Room on the Broom
A witch and her cat are flying through the sky when the wind blows away some of her belongings. A dog, a bird, and a frog help her retrieve her items, and ask for a ride on her broomstick in return. But the broom can barely fit everyone! When a fire-breathing dragon appears, the animals join together to save her.
This story would be great for practicing retelling and sequencing.
This is a Halloween version of the classic book, Stone Soup.
Known across the land for his infamous appetite, Finnigin is never seen without his eating stool, his eating spoon, and his gigantic eating mouth. When Finnigin finds himself in a new town on Halloween, he hopes to join a great feast with the creatures who live there. But no one will share any of their food with Finnigin. So what's a hungry skeleton to do? Armed with only his wits and a special ingredient, will Finnigin be able to stir up a cauldron's worth of Halloween magic?
-Summary by Cambria Evans on Good Reads
You can use Stone Soup and Bone Soup to make text-to-text connections and compare/contrast different versions of the same story.
Stellaluna is a baby bat that is separated from her mother when they are attacked by an owl. She finds herself in a bird's nest, and her adventure of believing she is a bird, learning she is a bat, and being reunited with her mother follows. Stellaluna attempts to reunite her adopted bird family with her rediscovered bat community. The differences between them prove too difficult to surpass, yet she and her bird "siblings" vow to stay friends. Also has notes at the end of the story with factual information about bats.
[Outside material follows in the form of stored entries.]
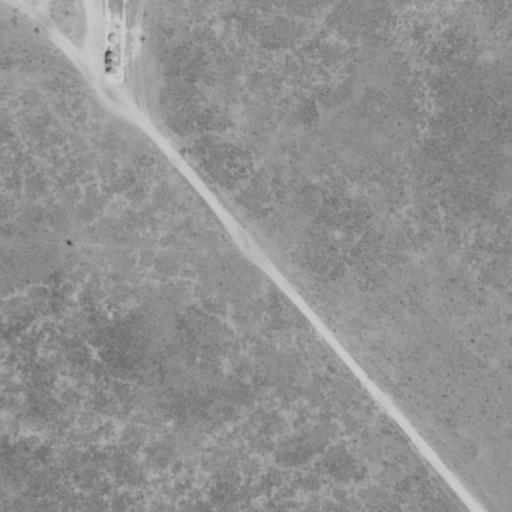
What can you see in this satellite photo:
road: (259, 263)
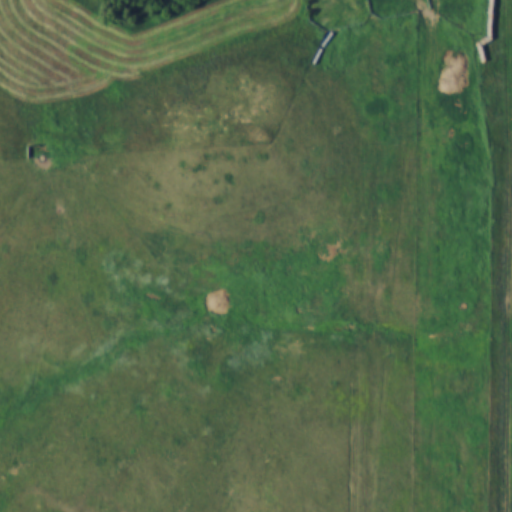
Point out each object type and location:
road: (40, 127)
road: (69, 208)
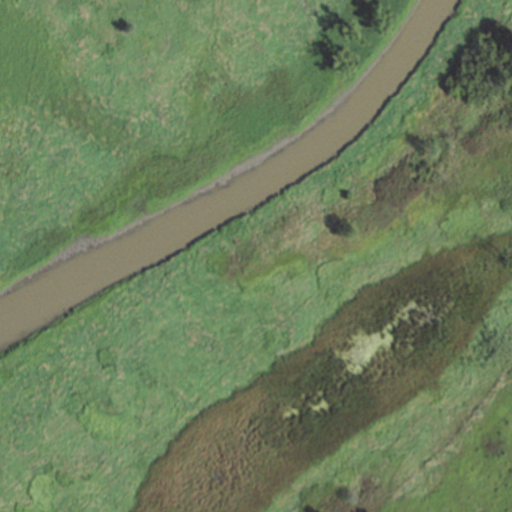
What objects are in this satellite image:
river: (237, 189)
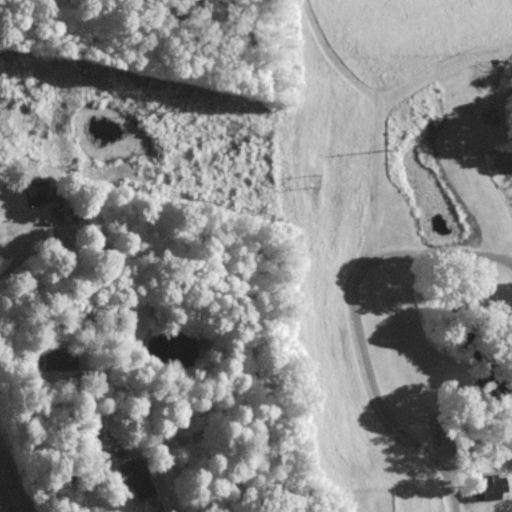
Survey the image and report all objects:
power tower: (397, 146)
power tower: (320, 174)
building: (37, 193)
road: (368, 329)
road: (15, 477)
building: (136, 478)
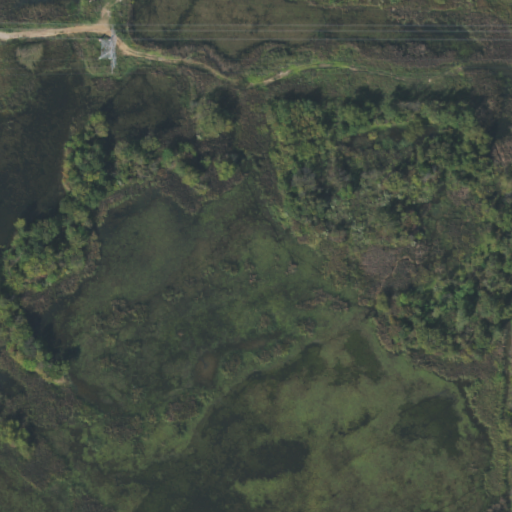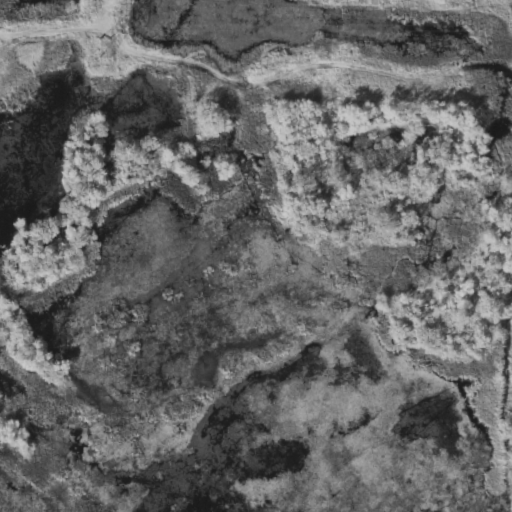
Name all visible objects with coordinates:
power tower: (104, 53)
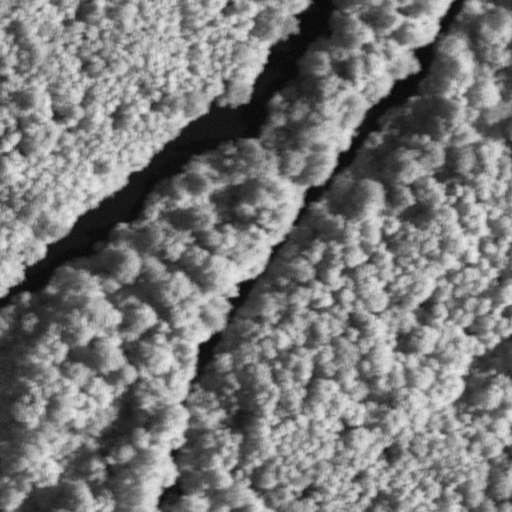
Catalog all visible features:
river: (163, 156)
river: (270, 241)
-Summary by Alyssa Prater on Good Reads
This story has a few different problems and many characters, so you can use it to discuss the main problem and main character. It also can be used to help compare and contrast bats and birds.
There Was an Old Lady Who Swallowed a Bat
This spooky twist on the wildly popular There Was an Old Lady Who Swallowed a Fly is perfect for fun Halloween reading!
What won't this old lady swallow? This time around, a bat, an owl, a cat, a ghost, a goblin, some bones, and a wizard are all on the menu! This Halloween-themed twist on the classic will delight and entertain all brave readers who dare to read it!
This story is full of rhymes for your students to practice rhyming words. It would also be great for retelling and sequencing events.
Click, Clack, Boo!
Farmer Brown does not like Halloween, so he draws the shades, puts on his footy pajamas, and climbs into bed. But for the barnyard animals, the Halloween party has just begun. What will they do to poor Farmer Brown this time?
You can use this story for predicting (before reading you can predict what might happen, and throughout the stories there are various places for children to predict. Also, listing character traits for Farmer Brown would be a wonderful learning activity for your class.
Find it here on Amazon
Oscar is short, like all dachshunds, and all the other dogs make fun of him. On Halloween he takes more ridicule than ever in his hot-dog costume, but one brave act makes him a Grade-A hero.
Throughout the story, the other dogs make fun of Oscar. This would be a great story for character education to teach your class about bullying.
Jasper Rabbit loves carrots--especially Crackenhopper Field carrots. he eats them on the way to school. He eats them going to Little League. He eats them walking home. Until the day the carrots start following him...or are they?
Use this story for predicting and for teaching about the central message/author's purpose.
Even Monsters Need Haircuts
Just before midnight, on the night of a full moon, a young barber stays out past his bedtime to go to work. Although his customers are mostly regulars, they are anything but normal-after all, even monsters need haircuts. Business is steady all night, and this barber is prepared for anything with his scissors, rotting tonic, horn polish, and stink wax. It's a tough job, but someone's got to help these creatures maintain their ghoulish good looks.
As you read, you can have the children predict what is going to happen next. This is also set up perfectly for kids to retell using beginning, middle, and end.
The Pumpkin Book
When you are reading aloud to your class, don't forget to include nonfiction books! This is a great book with information about pumpkins: how they grow, their traditional uses and cultural significance.
Use this book for making text-to-self or text-to-world connections, and nonfiction text features.
Find it here on Amazon
The Biggest Pumpkin Ever
Desmond the field mouse wants to carve the biggest jack-o'-lantern in the neighborhood with his pumpkin. Clayton the house mouse wants to win the Biggest Pumpkin contest with his. But when they discover that their choice pumpkins are actually the same one, Desmond and Clayton decide to work together to grow the biggest pumpkin ever!
I grew up reading this book, and it is still one of my favorites! Some activities that would be good to do with this book are measuring/weighing pumpkins, growing pumpkins, and making connections.